Dell smiles when he tells the story, saying the deal was a nice try on Jobs' part, but it wasn't "an economic proposition that made a lot of sense" since he'd have to pay Apple hundreds of millions of dollars in licensing fees even if his PC buyers didn't use the Mac OS. Another problem: Jobs wouldn't guarantee access to the Mac OS three, four or five years later. That could leave Dell customers using Mac OS out of luck as the software evolved.
Still, Dell acknowledges that the deal was a moment in history of what could have been.
"It could have changed the trajectory for Windows and Mac OS on PCs," Dell says. "But obviously, they went in a different direction."
That different direction led to Jobs continuing to evolve the Next-inspired Mac OS and retooling the Mac product line, including adding the candy-colored iMac in mid-1998. In October 2001, Jobs unveiled the iPod music player, followed by the iPhone in January 2007, a move that cemented the company's expansion into the consumer electronics market. Apple Computer Inc. renamed itself Apple Inc. on the day the iPhone was announced. The iPad showed up three years later.
'The archenemy of Apple'
Dell and Jobs sparred over the years but remained friends throughout -- even after Dell gave a quote at an industry conference late in October 1997 that led to him being viewed as what he says is "the archenemy of Apple." At the time, Jobs, only back a few months at Apple, was still trying to get the company on track financially.
Dell was then asked what he'd do to fix Apple if he were its CEO. After fending off the question twice, Dell says he finally answered, in frustration, "What would I do? I'd shut the company down and give the money back to shareholders."
The quote went viral, and Jobs was clearly ticked off. Dell says he contacted Jobs and explained the context of what he acknowledges today was an "unprofessional" comment. "He understood and wasn't too bothered by it."
But a few weeks later, Jobs did use the quote to help motivate his team, Dell says. Jobs hosted a company event to pitch Apple's new build-to-order manufacturing and distribution system and online store. He projected a large photo of Dell on the screen behind him, eliciting boos from Apple employees. Dell says that at the gathering, Jobs took a jab at his expense, telling his team that Dell was basically jealous of Apple's efforts, given that Dell had pioneered build-to-order.

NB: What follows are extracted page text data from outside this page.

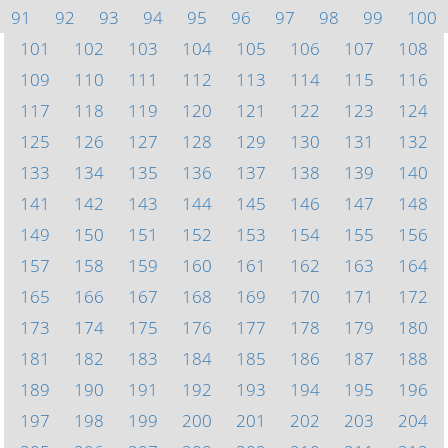
91
92
93
94
95
96
97
98
99
100
101
102
103
104
105
106
107
108
109
110
111
112
113
114
115
116
117
118
119
120
121
122
123
124
125
126
127
128
129
130
131
132
133
134
135
136
137
138
139
140
141
142
143
144
145
146
147
148
149
150
151
152
153
154
155
156
157
158
159
160
161
162
163
164
165
166
167
168
169
170
171
172
173
174
175
176
177
178
179
180
181
182
183
184
185
186
187
188
189
190
191
192
193
194
195
196
197
198
199
200
201
202
203
204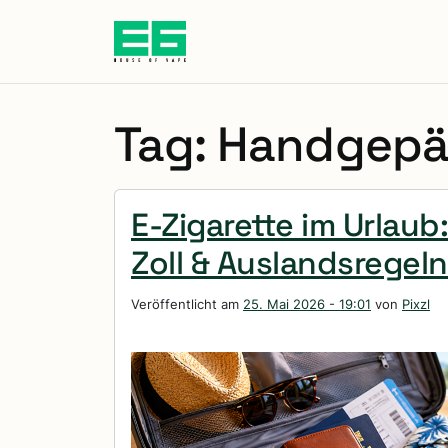
Zum Hauptinhalt springen
Tag: Handgep
E-Zigarette im Urlaub
Zoll & Auslandsregeln
Veröffentlicht am
25. Mai 2026 - 19:01
von
Pixzl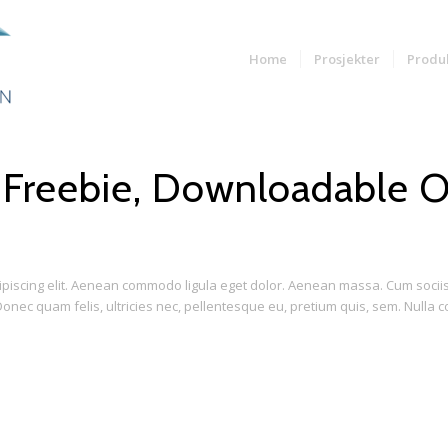
Home
Prosjekter
Produ
Freebie, Downloadable 
ipiscing elit. Aenean commodo ligula eget dolor. Aenean massa. Cum soci
onec quam felis, ultricies nec, pellentesque eu, pretium quis, sem. Nulla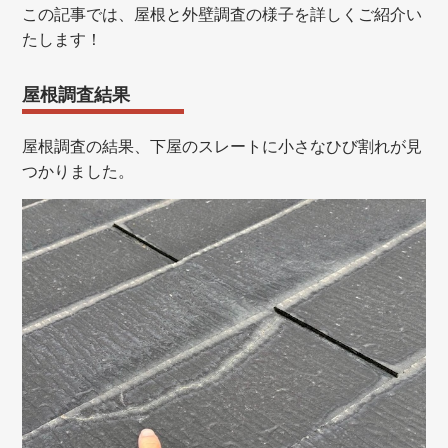
この記事では、屋根と外壁調査の様子を詳しくご紹介い
たします！
屋根調査結果
屋根調査の結果、下屋のスレートに小さなひび割れが見
つかりました。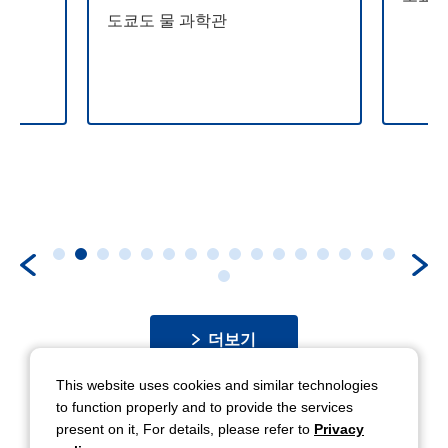
도쿄도 물 과학관
더보기
This website uses cookies and similar technologies
to function properly and to provide the services
present on it, For details, please refer to
Privacy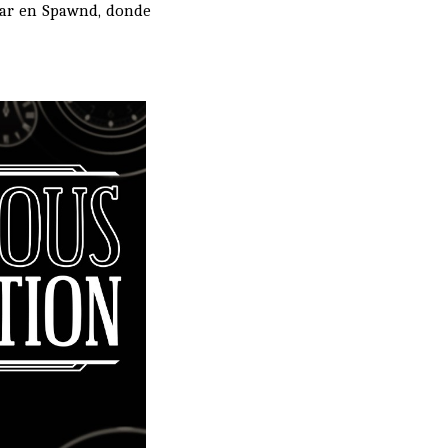
rar en
Spawnd
, donde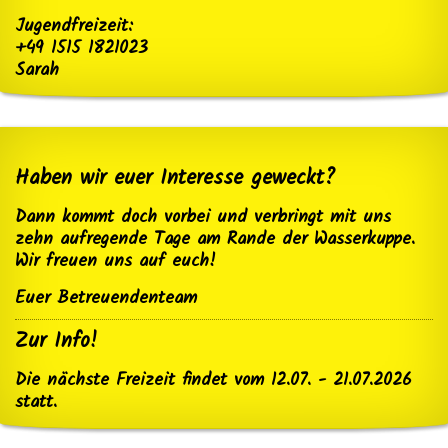
Jugendfreizeit:
+49 1515 1821023
Sarah
Haben wir euer Interesse geweckt?
Dann kommt doch vorbei und verbringt mit uns
zehn aufregende Tage am Rande der Wasserkuppe.
Wir freuen uns auf euch!
Euer Betreuendenteam
Zur Info!
Die nächste Freizeit findet vom 12.07. - 21.07.2026
statt.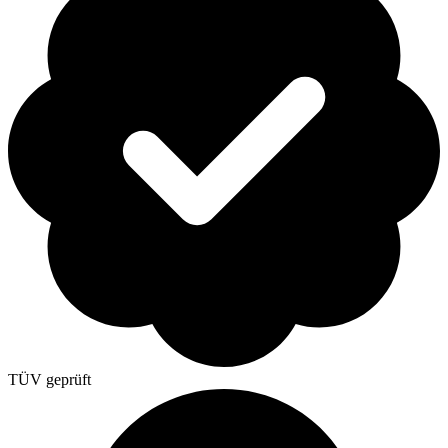
TÜV geprüft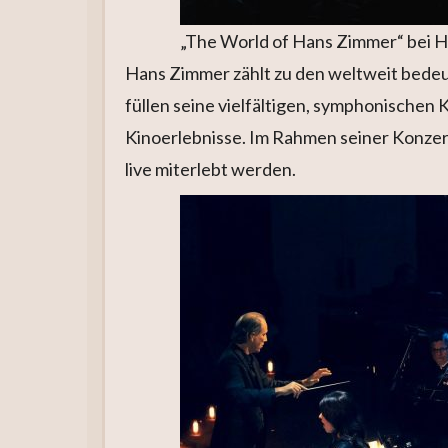
„The World of Hans Zimmer“ bei H
Hans Zimmer zählt zu den weltweit bedeu
füllen seine vielfältigen, symphonischen
Kinoerlebnisse. Im Rahmen seiner Konze
live miterlebt werden.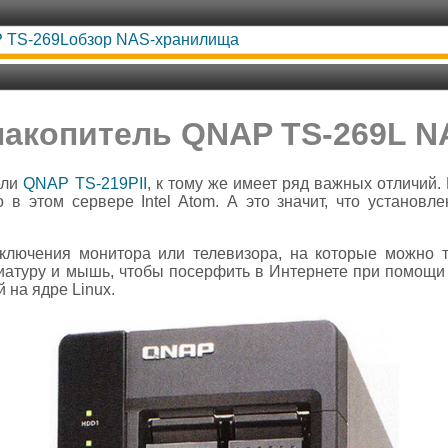
 TS-269Lобзор NAS-хранилища
накопитель QNAP TS-269L N
ели
QNAP TS-219PII
, к тому же имеет ряд важных отличий. 
 в этом сервере Intel Atom. А это значит, что установ
ключения монитора или телевизора, на которые можно 
иатуру и мышь, чтобы посерфить в Интернете при помощи
 на ядре Linux.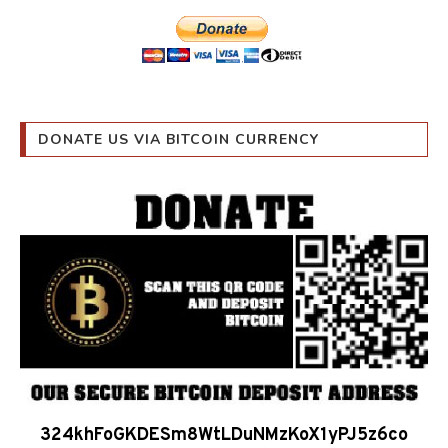
DONATE US VIA BITCOIN CURRENCY
324khFoGKDESm8WtLDuNMzKoX1yPJ5z6co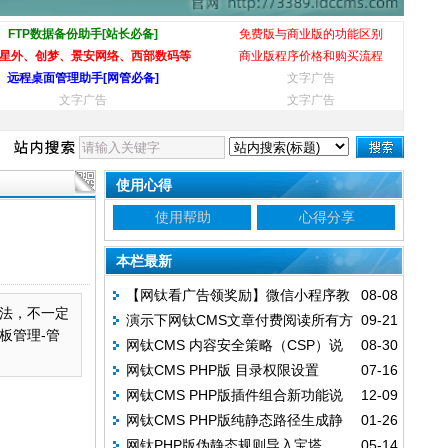
FTP数据备份助手[站长必备]
免费版与商业版的功能区别
星外、创梦、景安网络、西部数码等
商业版程序价格和购买流程
远程桌面管理助手[网管必备]
文字广告
文字广告
文字广告
使用心得
使用帮助
心得分享
本栏最新
【网钛看广告领奖励】微信小程序教
08-08
法，不一定
演示下网钛CMS文章付费阅读所有方
09-21
程
板管理-管
网钛CMS 内容安全策略（CSP）说
08-30
式
网钛CMS PHP版 目录权限设置
07-16
明
网钛CMS PHP版插件组合新功能说
12-09
网钛CMS PHP版纯静态路径生成静
01-26
明
网钛PHP版伪静态规则导入宝塔
05-14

"I probably would've done much the same thing if I was in his position," Dell tells me, adding this addendum to the story in Play Nice But Win: "When the company you started is fighting for its life, you do whatever it takes."
Even so, the Apple-Dell rivalry, real or imagined, didn't get in the way of their friendship, Dell tells me, commenting on Jobs' legacy. "We need dreamers and idealists -- people that have an unbelievable and difficult vision for how the future comes together -- to drive things."